- What you will do -
Look through the material below. Return exactly the lines from the one with "51: (879, 381, 24.72)" through the one with "20: (285, 534, 12.47)", both included.

- Data shown -
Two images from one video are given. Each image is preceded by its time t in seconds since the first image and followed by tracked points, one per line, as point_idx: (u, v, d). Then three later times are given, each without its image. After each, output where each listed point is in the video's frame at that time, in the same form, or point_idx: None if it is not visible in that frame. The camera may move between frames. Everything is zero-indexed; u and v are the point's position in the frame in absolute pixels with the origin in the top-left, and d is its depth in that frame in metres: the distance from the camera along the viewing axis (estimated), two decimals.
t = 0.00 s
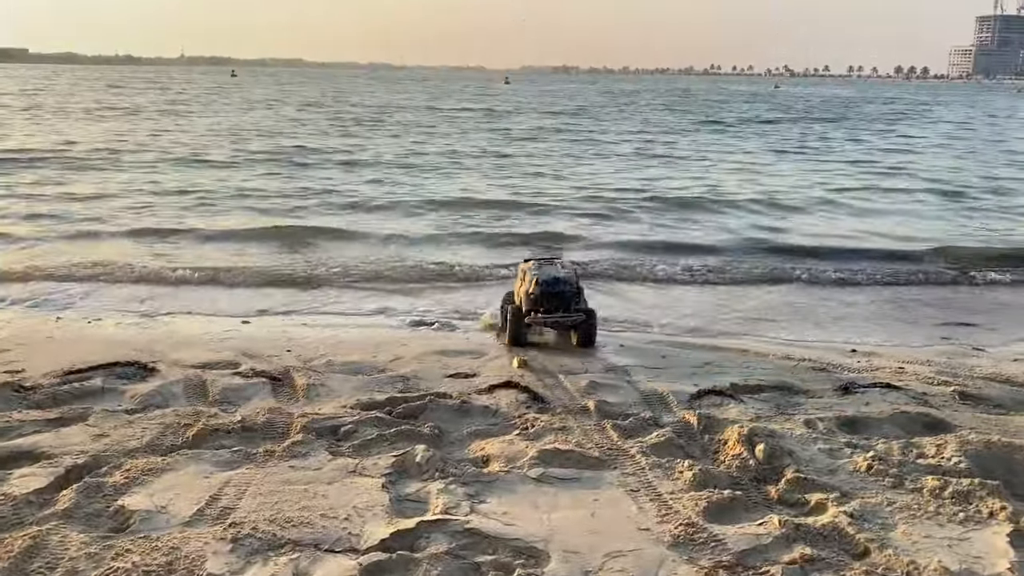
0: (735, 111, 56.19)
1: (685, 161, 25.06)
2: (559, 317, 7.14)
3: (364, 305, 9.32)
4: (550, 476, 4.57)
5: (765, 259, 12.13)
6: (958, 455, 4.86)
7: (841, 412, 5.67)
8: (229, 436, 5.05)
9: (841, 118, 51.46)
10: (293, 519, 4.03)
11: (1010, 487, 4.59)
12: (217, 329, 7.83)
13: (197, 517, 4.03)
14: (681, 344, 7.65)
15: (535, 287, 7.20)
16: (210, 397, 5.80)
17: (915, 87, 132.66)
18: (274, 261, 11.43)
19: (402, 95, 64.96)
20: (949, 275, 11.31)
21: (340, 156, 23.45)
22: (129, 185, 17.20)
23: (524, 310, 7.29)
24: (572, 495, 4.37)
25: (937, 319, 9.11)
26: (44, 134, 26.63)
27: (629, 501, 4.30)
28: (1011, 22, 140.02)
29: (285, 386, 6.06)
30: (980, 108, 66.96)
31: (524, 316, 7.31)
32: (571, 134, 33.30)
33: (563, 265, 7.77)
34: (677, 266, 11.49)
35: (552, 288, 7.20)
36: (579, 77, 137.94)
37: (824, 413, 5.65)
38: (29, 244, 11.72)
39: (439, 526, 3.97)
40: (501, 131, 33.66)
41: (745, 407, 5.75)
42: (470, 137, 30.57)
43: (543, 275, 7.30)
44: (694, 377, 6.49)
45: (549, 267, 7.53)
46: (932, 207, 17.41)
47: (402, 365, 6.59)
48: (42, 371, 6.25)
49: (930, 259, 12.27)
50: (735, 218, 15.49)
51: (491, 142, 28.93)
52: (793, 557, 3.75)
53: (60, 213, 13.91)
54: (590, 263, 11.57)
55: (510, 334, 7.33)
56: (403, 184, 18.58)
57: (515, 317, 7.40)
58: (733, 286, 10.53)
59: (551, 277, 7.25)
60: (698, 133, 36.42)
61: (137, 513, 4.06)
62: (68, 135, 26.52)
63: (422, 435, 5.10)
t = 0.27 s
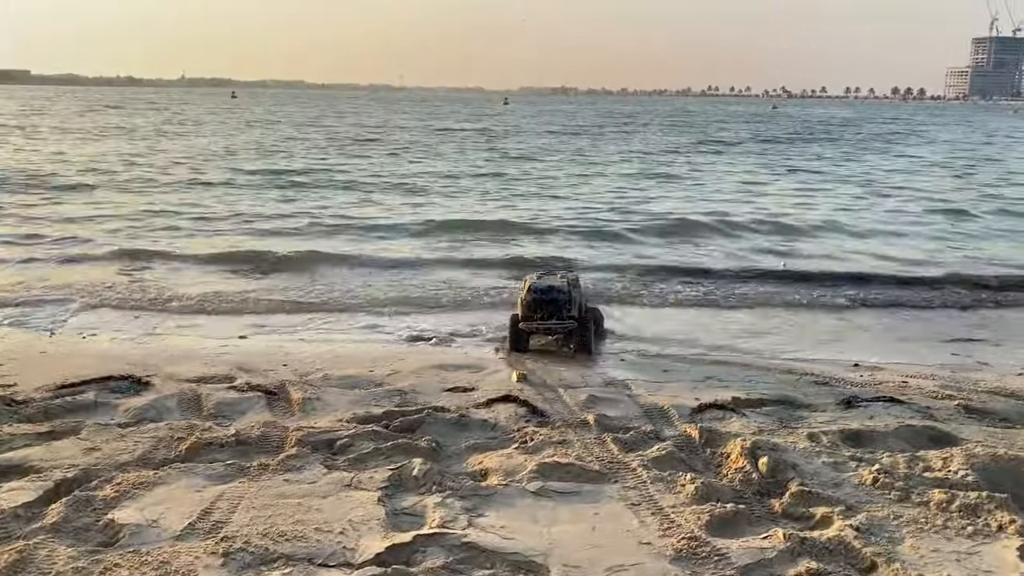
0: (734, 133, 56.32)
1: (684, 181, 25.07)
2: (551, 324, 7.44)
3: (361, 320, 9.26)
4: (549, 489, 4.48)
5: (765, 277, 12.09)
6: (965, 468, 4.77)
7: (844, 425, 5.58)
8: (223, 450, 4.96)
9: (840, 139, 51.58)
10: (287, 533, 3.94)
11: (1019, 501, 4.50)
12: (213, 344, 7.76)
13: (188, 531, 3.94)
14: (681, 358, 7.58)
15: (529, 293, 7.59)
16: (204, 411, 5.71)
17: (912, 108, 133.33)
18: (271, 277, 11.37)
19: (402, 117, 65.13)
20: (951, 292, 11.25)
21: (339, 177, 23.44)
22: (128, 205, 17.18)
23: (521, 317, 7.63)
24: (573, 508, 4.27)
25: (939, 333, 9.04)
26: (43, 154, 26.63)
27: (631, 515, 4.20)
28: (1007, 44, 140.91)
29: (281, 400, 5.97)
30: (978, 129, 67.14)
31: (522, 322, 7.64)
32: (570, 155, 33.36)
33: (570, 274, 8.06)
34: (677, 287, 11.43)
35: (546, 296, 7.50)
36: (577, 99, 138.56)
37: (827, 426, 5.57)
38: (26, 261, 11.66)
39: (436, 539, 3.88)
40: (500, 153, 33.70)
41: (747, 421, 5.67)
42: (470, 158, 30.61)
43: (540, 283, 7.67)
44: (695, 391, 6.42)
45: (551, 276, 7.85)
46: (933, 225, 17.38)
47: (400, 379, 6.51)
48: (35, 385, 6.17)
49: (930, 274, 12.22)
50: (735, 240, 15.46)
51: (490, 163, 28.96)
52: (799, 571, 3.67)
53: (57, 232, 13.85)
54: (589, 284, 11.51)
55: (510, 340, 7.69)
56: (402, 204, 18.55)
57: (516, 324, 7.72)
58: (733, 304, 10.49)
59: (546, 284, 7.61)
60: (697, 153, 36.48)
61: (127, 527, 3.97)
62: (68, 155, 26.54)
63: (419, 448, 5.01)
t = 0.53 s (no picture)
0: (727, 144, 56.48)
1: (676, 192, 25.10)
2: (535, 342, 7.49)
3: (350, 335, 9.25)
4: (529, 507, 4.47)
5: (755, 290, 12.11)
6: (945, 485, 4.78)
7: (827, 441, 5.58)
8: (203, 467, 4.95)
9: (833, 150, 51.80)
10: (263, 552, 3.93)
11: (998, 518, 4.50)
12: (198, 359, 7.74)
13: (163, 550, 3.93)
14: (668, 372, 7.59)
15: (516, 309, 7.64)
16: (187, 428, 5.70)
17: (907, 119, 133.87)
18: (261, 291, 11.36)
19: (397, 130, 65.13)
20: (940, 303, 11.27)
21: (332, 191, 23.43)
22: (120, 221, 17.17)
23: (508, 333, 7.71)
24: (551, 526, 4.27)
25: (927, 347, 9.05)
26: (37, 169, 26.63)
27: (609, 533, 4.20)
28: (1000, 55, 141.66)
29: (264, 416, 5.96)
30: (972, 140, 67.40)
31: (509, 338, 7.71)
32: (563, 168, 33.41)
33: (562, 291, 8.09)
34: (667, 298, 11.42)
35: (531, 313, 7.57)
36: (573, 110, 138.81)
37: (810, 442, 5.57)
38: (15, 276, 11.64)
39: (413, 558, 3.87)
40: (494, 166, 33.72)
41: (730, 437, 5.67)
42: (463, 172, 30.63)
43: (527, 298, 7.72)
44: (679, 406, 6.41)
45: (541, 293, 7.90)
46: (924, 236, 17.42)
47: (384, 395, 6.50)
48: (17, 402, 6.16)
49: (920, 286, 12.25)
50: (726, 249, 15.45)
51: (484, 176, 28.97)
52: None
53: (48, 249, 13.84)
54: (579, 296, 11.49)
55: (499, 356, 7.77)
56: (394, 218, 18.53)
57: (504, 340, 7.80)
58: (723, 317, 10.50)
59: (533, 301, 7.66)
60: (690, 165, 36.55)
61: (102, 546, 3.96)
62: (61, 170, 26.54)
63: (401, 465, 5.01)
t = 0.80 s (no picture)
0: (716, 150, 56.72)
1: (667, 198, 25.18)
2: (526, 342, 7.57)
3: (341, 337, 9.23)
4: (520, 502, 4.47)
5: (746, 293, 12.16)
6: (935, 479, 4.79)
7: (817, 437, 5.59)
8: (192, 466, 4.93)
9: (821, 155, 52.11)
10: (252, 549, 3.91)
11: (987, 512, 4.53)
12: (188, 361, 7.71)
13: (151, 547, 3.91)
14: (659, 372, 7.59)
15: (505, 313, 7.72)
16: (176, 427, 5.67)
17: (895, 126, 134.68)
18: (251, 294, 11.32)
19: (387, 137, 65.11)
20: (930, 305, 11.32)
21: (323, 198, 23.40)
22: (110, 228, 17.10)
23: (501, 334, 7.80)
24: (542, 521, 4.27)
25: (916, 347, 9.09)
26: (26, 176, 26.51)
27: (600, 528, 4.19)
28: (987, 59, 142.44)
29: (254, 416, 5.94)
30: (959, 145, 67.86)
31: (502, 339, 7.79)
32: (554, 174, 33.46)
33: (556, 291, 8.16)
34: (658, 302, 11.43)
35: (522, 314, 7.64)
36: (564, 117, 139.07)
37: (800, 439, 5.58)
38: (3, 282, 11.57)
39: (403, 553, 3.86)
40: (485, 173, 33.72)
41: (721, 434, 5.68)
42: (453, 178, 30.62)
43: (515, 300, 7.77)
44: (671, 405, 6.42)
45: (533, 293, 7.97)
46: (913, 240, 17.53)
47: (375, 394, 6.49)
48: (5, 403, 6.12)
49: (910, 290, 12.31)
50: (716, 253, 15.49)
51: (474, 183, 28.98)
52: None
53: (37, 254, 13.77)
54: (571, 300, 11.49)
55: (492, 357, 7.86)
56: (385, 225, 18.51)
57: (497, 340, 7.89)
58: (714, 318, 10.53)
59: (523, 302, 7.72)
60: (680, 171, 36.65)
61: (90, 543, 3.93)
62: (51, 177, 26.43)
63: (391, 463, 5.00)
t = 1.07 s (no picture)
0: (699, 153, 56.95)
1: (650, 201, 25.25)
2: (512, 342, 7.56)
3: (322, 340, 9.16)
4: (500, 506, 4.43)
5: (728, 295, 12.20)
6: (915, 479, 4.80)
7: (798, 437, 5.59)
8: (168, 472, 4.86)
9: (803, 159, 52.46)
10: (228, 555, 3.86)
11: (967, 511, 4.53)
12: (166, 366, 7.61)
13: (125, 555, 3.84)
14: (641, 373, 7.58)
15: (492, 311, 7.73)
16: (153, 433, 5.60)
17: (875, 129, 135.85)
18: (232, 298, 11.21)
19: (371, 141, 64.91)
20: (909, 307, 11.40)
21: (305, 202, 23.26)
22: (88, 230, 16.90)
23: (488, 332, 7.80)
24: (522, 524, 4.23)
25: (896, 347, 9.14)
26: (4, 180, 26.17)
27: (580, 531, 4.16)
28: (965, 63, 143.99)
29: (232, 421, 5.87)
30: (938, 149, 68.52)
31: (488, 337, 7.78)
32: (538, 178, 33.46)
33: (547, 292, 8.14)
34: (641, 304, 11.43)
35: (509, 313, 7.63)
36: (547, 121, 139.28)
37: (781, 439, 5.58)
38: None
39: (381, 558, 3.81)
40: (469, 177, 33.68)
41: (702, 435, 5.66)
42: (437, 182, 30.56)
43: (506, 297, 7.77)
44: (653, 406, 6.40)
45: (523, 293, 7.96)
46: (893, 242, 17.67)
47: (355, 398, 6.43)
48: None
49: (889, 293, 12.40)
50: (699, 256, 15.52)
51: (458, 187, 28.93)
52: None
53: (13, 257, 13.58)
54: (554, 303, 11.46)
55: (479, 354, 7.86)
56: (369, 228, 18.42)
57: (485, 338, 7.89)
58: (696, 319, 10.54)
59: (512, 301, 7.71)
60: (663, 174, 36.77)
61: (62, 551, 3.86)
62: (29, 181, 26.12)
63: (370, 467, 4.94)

--

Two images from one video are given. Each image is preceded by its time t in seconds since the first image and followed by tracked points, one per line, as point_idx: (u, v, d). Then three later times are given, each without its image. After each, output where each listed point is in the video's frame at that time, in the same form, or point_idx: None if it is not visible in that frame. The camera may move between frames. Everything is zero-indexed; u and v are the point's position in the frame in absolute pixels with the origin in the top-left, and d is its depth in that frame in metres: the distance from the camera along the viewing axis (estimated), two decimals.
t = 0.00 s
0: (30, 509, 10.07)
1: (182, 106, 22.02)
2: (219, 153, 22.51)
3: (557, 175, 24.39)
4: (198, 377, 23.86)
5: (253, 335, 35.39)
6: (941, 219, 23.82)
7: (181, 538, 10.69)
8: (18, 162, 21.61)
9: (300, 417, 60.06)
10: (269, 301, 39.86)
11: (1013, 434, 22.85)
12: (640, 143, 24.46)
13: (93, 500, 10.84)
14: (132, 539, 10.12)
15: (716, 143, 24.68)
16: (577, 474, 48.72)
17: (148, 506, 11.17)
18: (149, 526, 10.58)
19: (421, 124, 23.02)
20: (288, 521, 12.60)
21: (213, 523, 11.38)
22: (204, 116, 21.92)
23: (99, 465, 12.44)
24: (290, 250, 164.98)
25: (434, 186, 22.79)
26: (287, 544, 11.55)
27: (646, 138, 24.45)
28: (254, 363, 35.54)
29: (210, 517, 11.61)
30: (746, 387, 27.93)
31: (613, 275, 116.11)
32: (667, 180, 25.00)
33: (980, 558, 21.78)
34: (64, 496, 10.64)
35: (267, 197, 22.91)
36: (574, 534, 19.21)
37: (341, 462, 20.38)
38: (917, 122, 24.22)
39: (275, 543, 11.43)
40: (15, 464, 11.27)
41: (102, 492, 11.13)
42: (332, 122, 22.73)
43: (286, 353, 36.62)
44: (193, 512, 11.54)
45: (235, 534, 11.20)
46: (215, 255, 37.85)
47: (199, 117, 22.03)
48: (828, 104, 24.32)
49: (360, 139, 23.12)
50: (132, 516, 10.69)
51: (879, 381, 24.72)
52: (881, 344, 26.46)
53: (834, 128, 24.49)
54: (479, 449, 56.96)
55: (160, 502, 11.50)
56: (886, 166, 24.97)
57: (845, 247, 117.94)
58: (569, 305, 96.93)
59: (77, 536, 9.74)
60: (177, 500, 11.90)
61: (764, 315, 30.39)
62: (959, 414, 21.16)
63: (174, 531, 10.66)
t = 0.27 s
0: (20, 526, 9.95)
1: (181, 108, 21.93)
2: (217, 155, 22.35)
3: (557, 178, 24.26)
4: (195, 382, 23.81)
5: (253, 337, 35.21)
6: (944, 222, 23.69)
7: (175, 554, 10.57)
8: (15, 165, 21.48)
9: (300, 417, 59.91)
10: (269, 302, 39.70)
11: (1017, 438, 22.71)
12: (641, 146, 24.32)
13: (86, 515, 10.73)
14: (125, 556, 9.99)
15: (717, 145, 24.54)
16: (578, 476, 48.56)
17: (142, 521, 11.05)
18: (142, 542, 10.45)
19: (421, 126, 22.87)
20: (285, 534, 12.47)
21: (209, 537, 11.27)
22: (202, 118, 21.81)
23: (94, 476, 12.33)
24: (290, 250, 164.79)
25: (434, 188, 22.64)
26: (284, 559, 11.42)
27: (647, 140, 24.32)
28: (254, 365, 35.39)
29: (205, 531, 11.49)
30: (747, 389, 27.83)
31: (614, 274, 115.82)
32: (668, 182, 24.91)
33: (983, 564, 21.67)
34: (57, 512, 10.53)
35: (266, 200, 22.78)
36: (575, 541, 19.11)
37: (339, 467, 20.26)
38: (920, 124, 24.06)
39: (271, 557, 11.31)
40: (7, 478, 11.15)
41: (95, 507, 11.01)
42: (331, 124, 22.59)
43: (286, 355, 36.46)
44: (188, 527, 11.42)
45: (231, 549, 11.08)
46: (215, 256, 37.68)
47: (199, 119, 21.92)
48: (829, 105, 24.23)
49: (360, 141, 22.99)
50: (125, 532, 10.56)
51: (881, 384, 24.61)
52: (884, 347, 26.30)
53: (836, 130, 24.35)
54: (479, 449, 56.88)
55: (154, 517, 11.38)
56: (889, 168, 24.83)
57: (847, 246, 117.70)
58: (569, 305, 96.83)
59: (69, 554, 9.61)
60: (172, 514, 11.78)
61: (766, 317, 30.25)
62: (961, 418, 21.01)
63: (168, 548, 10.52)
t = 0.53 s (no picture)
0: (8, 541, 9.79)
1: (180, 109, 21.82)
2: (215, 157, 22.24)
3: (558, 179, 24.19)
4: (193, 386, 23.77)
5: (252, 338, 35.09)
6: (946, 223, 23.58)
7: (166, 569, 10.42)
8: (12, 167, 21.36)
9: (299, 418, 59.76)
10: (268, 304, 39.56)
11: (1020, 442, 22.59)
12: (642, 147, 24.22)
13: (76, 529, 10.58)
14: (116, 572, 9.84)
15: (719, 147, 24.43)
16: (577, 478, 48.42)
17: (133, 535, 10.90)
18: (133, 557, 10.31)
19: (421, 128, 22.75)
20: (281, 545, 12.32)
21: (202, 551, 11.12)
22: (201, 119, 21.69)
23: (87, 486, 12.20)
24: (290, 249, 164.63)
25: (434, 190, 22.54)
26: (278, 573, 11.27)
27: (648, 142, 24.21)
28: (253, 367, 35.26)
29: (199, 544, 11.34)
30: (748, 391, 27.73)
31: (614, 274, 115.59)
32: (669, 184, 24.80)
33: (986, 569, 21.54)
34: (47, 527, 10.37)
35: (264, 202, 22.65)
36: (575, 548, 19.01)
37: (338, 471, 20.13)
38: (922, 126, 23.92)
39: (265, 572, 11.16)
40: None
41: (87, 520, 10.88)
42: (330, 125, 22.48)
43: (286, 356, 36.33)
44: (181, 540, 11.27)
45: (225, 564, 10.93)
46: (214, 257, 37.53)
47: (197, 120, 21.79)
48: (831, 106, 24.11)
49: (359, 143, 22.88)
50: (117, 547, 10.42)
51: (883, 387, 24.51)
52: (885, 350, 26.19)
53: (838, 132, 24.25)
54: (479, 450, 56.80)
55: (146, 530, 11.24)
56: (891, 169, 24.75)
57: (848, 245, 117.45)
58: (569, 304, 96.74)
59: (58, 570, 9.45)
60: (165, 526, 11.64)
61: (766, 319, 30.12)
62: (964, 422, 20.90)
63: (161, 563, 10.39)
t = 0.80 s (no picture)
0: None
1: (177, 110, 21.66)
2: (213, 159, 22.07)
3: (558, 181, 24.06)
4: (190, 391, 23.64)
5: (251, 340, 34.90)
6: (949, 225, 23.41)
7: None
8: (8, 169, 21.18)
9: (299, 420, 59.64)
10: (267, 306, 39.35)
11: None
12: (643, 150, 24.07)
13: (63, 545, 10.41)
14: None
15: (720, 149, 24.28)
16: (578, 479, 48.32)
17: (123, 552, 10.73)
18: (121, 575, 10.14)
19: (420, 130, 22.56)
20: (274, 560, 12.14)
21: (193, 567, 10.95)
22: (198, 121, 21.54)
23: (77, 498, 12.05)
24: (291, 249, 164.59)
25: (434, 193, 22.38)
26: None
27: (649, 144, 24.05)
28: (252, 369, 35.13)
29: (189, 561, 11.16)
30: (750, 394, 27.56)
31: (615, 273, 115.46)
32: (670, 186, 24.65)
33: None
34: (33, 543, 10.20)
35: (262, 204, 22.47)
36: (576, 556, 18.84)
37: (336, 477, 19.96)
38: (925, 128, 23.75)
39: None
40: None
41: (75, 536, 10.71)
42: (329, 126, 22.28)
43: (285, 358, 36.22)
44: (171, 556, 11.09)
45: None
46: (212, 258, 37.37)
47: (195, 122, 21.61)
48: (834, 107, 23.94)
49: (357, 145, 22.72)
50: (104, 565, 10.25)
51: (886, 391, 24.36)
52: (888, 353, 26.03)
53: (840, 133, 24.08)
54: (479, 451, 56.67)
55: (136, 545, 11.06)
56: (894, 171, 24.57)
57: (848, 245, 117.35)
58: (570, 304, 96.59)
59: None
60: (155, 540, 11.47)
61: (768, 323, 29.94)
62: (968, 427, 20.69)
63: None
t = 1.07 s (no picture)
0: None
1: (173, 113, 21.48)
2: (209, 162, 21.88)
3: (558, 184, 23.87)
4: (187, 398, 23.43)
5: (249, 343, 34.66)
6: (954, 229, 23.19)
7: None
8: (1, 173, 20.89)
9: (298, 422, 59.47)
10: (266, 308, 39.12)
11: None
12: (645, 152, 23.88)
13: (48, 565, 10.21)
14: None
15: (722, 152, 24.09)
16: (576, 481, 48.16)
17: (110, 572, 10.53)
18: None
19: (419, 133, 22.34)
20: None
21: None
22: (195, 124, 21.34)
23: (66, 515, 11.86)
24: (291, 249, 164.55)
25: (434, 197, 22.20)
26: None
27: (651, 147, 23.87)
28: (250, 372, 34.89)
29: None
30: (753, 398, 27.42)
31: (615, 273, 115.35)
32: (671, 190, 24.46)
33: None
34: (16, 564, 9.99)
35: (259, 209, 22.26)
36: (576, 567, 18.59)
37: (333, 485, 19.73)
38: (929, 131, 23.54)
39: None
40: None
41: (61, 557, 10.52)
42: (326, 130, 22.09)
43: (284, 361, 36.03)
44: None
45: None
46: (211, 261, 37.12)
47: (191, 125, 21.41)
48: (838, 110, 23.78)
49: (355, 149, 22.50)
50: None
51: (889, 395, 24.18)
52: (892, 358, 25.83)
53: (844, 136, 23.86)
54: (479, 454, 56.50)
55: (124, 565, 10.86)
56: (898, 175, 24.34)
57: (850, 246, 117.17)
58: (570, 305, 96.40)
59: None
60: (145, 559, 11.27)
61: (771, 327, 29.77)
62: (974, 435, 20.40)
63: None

- Answer -
51: (879, 381, 24.72)
52: (881, 344, 26.46)
53: (834, 128, 24.49)
54: (479, 449, 56.96)
55: (160, 502, 11.50)
56: (886, 166, 24.97)
57: (845, 247, 117.94)
58: (569, 305, 96.93)
59: (77, 536, 9.74)
60: (177, 500, 11.90)
61: (764, 315, 30.39)
62: (959, 414, 21.16)
63: (174, 531, 10.66)
t = 0.27 s
0: (20, 526, 9.95)
1: (181, 108, 21.93)
2: (217, 155, 22.35)
3: (557, 178, 24.26)
4: (195, 382, 23.81)
5: (253, 337, 35.21)
6: (944, 222, 23.69)
7: (175, 554, 10.57)
8: (15, 165, 21.48)
9: (300, 417, 59.91)
10: (269, 302, 39.70)
11: (1017, 438, 22.71)
12: (641, 146, 24.32)
13: (86, 515, 10.73)
14: (125, 556, 9.99)
15: (717, 145, 24.54)
16: (578, 476, 48.56)
17: (142, 521, 11.05)
18: (142, 542, 10.45)
19: (421, 126, 22.87)
20: (285, 534, 12.47)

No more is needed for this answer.